DATA PROVIDED Start Marker

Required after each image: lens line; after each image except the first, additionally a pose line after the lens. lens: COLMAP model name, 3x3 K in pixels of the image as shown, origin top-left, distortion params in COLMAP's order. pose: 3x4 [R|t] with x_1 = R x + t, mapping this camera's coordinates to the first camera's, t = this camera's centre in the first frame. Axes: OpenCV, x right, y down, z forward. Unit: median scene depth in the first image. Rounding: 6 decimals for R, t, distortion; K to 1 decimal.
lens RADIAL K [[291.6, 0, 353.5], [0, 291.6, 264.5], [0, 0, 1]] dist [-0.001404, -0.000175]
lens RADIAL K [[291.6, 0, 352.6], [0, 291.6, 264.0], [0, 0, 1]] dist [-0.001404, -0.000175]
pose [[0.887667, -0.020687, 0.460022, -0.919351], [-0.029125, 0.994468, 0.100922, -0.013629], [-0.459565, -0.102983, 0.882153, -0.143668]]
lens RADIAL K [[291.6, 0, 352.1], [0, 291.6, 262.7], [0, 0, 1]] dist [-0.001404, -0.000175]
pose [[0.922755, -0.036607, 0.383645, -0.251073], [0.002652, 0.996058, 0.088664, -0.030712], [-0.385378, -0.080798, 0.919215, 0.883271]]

DATA PROVIDED End Marker
DATA PROVIDED Start Marker

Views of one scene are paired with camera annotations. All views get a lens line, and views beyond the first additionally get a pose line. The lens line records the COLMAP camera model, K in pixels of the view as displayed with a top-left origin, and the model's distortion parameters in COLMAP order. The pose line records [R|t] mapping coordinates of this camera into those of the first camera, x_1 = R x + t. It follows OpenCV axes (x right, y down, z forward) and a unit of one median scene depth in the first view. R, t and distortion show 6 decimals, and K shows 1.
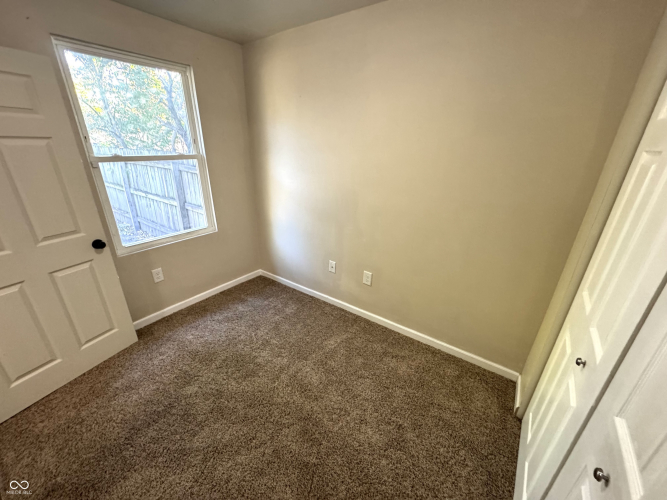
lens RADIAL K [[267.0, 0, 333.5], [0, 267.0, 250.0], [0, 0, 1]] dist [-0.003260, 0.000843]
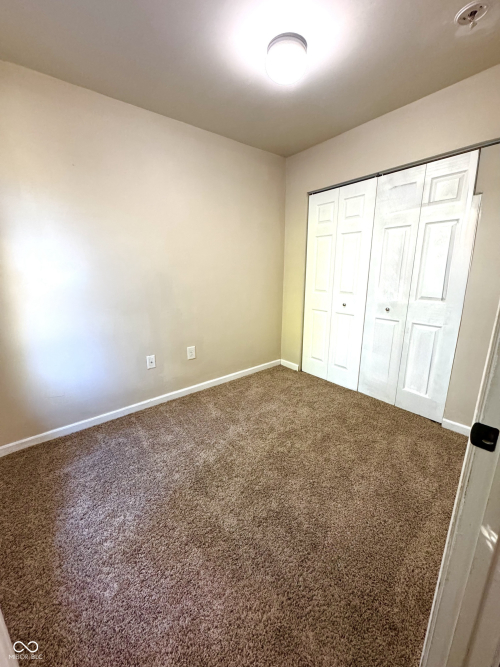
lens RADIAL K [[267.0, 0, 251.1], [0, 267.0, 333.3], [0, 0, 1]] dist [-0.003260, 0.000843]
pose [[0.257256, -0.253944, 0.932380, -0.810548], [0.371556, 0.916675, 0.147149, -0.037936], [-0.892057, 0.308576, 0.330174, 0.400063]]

DATA PROVIDED End Marker

# WORK TASK
Please copy out everything from the line containing "Views of one" down to the line containing "0.308576, 0.330174, 0.400063]]", keeping both of those lines. Leave the pictures out of your copy.

# TASK ANSWER
Views of one scene are paired with camera annotations. All views get a lens line, and views beyond the first additionally get a pose line. The lens line records the COLMAP camera model, K in pixels of the view as displayed with a top-left origin, and the model's distortion parameters in COLMAP order. The pose line records [R|t] mapping coordinates of this camera into those of the first camera, x_1 = R x + t. It follows OpenCV axes (x right, y down, z forward) and a unit of one median scene depth in the first view. R, t and distortion show 6 decimals, and K shows 1.
lens RADIAL K [[267.0, 0, 333.5], [0, 267.0, 250.0], [0, 0, 1]] dist [-0.003260, 0.000843]
lens RADIAL K [[267.0, 0, 251.1], [0, 267.0, 333.3], [0, 0, 1]] dist [-0.003260, 0.000843]
pose [[0.257256, -0.253944, 0.932380, -0.810548], [0.371556, 0.916675, 0.147149, -0.037936], [-0.892057, 0.308576, 0.330174, 0.400063]]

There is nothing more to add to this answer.